▶ [Text shown]
= = =
Cloud Computing

Amid shrinking budgets, DISA turns to the commercial cloud

Sequestration and more budget cuts are driving the Defense Information Systems Agency to cut out costs in its milCloud program and other areas, while looking to commercial solutions, Maj. Gen. Alan Lynn, the agency’s vice director, said.

Speaking at the Joint Warfighter IT Day conference held by AFCEA NOVA on Sept. 4, Lynn reassured industry that as sequestration approaches, the agency will be considering cheaper, commercial supplements to DISA’s cloud-services product portfolio, milCloud.

“If industry can come to us with a cloud solution that is cheaper, then we are going to go to it. That’s the bottom line,” Lynn said. “And there are some things that we’re never going to put into a commercial cloud that we’ll need the milCloud for. So we’re going to be able to live side by side with industry in the cloud in the future.”

For many cloud service providers, the release of milCloud in March represented more competition -- this time from the government itself -- in a technology area that requires significant standards and security implementation.

Industry cloud providers are subject to standards under the Federal Risk and Authorization Management Program in addition to controls required by the National Institute of Standards and Technology, FCW reported earlier this year. Industry Cloud Providers at the time were worried that milCloud would create an unbalanced playing field.

But as money becomes scarce across the Defense Department, a commercial solution may provide additional services for less.

“The hope is [that] by going to commercial industry, the cost overall is going to be cheaper because budgets are drying up,” Lynn said.

That’s why DISA is doing a small pilot: to find out if that is absolutely the case, and also to test the security of the commercial cloud, he added. DISA released several Requests for Information last year to investigate the viability of commercial cloud services.
= = =
▶ [Available data]
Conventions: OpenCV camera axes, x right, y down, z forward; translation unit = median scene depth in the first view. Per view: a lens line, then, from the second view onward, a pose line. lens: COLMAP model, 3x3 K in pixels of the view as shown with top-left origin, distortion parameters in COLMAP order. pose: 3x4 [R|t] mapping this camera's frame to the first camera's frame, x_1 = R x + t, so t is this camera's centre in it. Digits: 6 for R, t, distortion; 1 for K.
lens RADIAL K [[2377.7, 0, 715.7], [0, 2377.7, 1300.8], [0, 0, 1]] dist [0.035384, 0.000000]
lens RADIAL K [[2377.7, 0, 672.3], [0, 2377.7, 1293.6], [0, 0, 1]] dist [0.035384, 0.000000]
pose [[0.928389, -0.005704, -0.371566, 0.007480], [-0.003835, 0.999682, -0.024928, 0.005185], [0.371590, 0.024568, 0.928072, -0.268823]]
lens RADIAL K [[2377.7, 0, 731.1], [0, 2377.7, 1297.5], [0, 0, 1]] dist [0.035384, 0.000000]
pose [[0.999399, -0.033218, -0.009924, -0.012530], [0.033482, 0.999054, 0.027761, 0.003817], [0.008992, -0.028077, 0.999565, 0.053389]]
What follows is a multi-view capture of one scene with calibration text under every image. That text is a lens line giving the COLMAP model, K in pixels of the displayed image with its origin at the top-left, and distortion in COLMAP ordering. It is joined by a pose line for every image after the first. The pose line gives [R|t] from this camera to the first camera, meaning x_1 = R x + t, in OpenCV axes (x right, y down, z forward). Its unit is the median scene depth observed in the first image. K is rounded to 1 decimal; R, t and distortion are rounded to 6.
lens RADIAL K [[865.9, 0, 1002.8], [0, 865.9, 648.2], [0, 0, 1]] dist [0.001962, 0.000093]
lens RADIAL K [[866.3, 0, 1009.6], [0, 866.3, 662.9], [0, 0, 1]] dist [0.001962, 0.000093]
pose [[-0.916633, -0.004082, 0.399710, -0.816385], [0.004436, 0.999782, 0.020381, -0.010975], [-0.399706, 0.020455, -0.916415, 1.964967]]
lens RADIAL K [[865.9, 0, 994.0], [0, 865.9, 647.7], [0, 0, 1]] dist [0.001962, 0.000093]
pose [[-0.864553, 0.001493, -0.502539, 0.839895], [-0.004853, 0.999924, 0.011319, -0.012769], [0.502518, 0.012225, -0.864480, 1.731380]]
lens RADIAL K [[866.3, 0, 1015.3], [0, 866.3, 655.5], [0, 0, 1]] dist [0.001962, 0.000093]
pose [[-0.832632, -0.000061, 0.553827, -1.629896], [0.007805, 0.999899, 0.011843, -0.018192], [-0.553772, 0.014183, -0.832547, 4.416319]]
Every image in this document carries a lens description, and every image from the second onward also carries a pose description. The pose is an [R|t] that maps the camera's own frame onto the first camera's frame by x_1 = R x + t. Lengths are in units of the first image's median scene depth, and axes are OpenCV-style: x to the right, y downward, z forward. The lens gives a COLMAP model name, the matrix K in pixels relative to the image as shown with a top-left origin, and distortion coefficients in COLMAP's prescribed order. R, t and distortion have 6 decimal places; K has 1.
= = =
Write out the passage of the DISA cloud article from "For many cloud" up to and including "services for less.". None of the lines is needed for this.

For many cloud service providers, the release of milCloud in March represented more competition -- this time from the government itself -- in a technology area that requires significant standards and security implementation.

Industry cloud providers are subject to standards under the Federal Risk and Authorization Management Program in addition to controls required by the National Institute of Standards and Technology, FCW reported earlier this year. Industry Cloud Providers at the time were worried that milCloud would create an unbalanced playing field.

But as money becomes scarce across the Defense Department, a commercial solution may provide additional services for less.